Wednesday, 22 February 2017

Committee on Budgetary Oversight

Fiscal Outlook, Competitiveness and Labour Market Developments: Discussion

2:00 pm

Photo of Joan BurtonJoan Burton (Dublin West, Labour) | Oireachtas source

During the debate on NAMA, I proposed the social investment clause which the then Minister for Finance, the late Brian Lenihan, accepted. It was one of the few changes a Minister for Finance ever accepted in anything. I am disappointed it has not worked out or been utilised more. However, there is something that might be helpful to the committee or to Ireland in general. Patricia King referred to NESC on a number of occasions. If it was possible for an opinion to be published again by such a body setting out those proposals regarding mixed models of funding and so forth, it might be very useful to do it now.

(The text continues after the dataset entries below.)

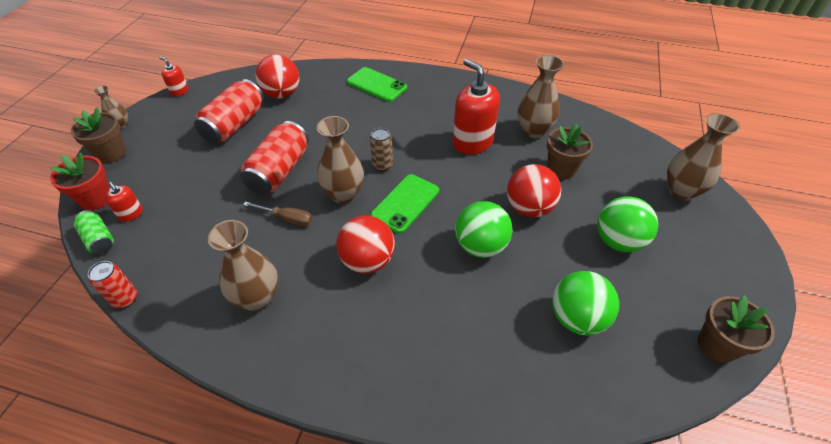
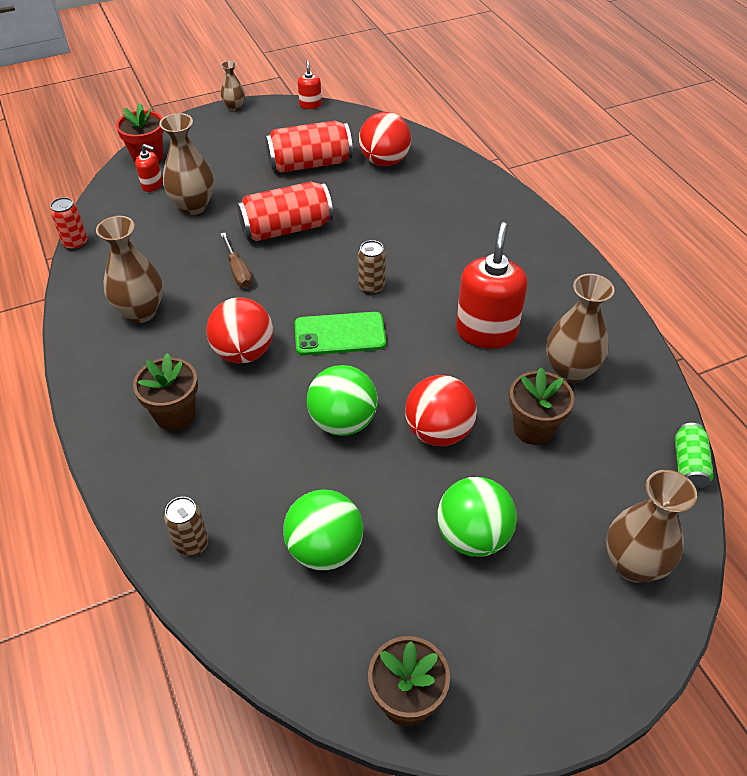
camera: 50 degrees right, 0 degrees up
(99, 239) = (113, 189): green can -> green can (688, 464)
(111, 153) = (199, 127): brown flower pot -> brown flower pot (175, 414)
(131, 214) = (152, 185): red soap dispenser -> red soap dispenser turned 75 degrees counterclockwise
(343, 194) = (304, 286): brown vase -> brown vase (193, 206)
(377, 85) = (482, 210): green phone -> none
(516, 395) = (192, 544): none -> brown can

Certainly, there is a strong perception of huge inhibitions because of the rules referred to earlier on state aid and the structure on which NAMA was based suddenly coming in for later attack. In fact, there have been suggestions in the public media by a group of developers that they are contesting even the current NAMA housing section on the principle that it constitutes an unfair state aid. If there was advice through ICTU or NESC that was strong and robust, it might give the Government more courage in that regard.

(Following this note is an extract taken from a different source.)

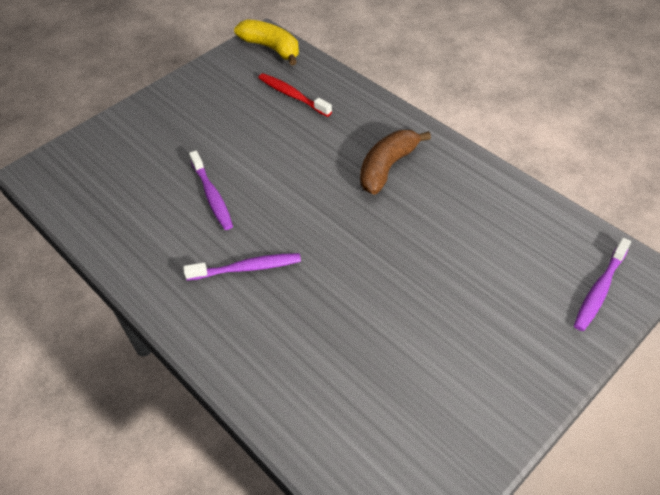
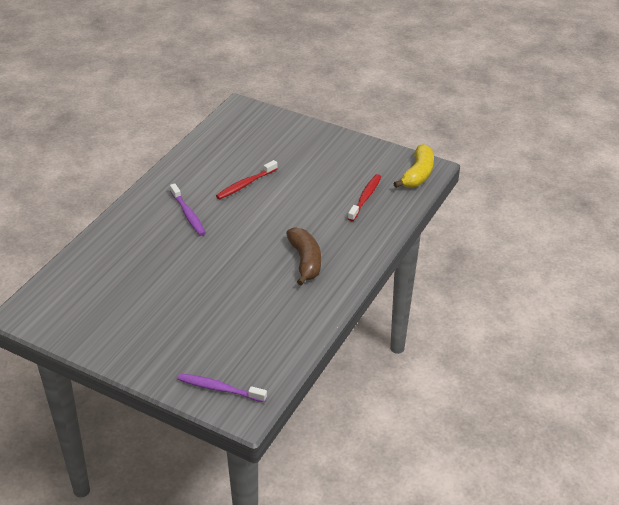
camera: 70 degrees right, 10 degrees down
(212, 195) = (245, 184): purple toothbrush -> red toothbrush
(387, 167) = (305, 261): brown banana -> brown banana turned 60 degrees clockwise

I was delighted to hear Dr. McDonnell mention the Maynooth line. The electrification of the Maynooth line in the current plan is not sufficiently prioritised in my view. In terms of product, that is the one that will produce the greatest commuter benefit and has the highest potential to reduce private car flow into Dublin. There have been a number of positive developments, such as the line up to Broombridge and the opening of the tunnel under the Phoenix Park, but the electrification is being long-fingered now. Does ICTU have a view on that development? The west side of Dublin, like Fingal, is the key population development area for the future and the electrification of that line would accelerate the trains, particularly if it was carried out far down on the line.

I have a final question. In the context of the challenges facing Ireland with Brexit, do the witnesses think it is possible, perhaps using the European Globalisation Adjustment Fund as a model, to make a proposal for a compensation fund for Ireland in respect of the costs that will arise from Brexit and the re-adjustments, re-alignments and so forth that will have to be made? ICTU is part of the European Trade Union Confederation. The fiscal stability rules were set by Germany quite a long time ago but the EU does not appear to have found a satisfactory mechanism for change up to now. When one talks to people privately they are quite open to change but no mechanism has been found yet. Are there ideas in the European trade union movement as to what the mechanism would be? The Italians want to invest more capital and for that not to count as part of the deficit. There are many other examples. Greece would like to do that and it would make a great deal of sense. From the witnesses' wider international contacts do they see any model which, perhaps, the committee might put forward to the Government as a means of getting over this huge inhibition relating to the fiscal rules? I have met Andrew McDowell, as I am sure the witnesses have, who was formerly the adviser to the Taoiseach and is now the European Investment Bank's representative to Ireland. He is dying to spend money and we are dying to receive it, but we do not seem to be able to bridge the gap.